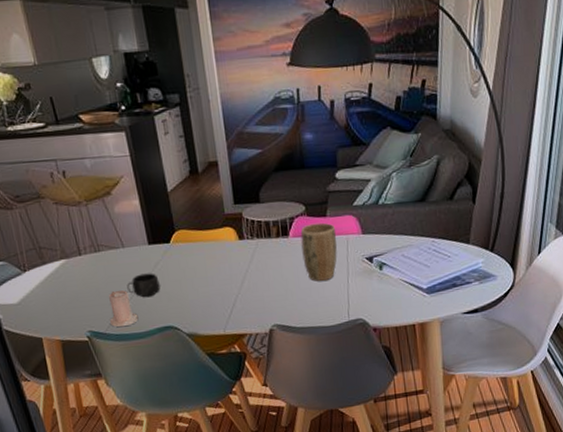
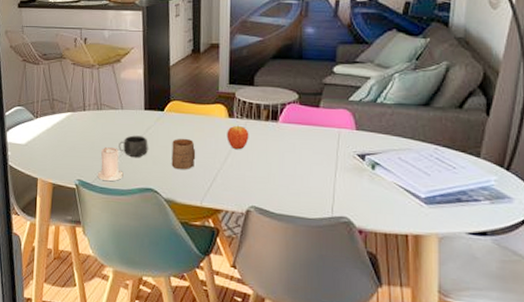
cup: none [184,268,212,302] -> present [171,138,196,170]
fruit: none [239,246,263,272] -> present [227,125,249,150]
plant pot: present [300,222,337,281] -> none [290,112,328,171]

☆ ☆ ☆

### What is required
Every line of the material must be reproduced verbatim; the pictures are to be omitted.

### Reply to the exercise
cup: none [184,268,212,302] -> present [171,138,196,170]
fruit: none [239,246,263,272] -> present [227,125,249,150]
plant pot: present [300,222,337,281] -> none [290,112,328,171]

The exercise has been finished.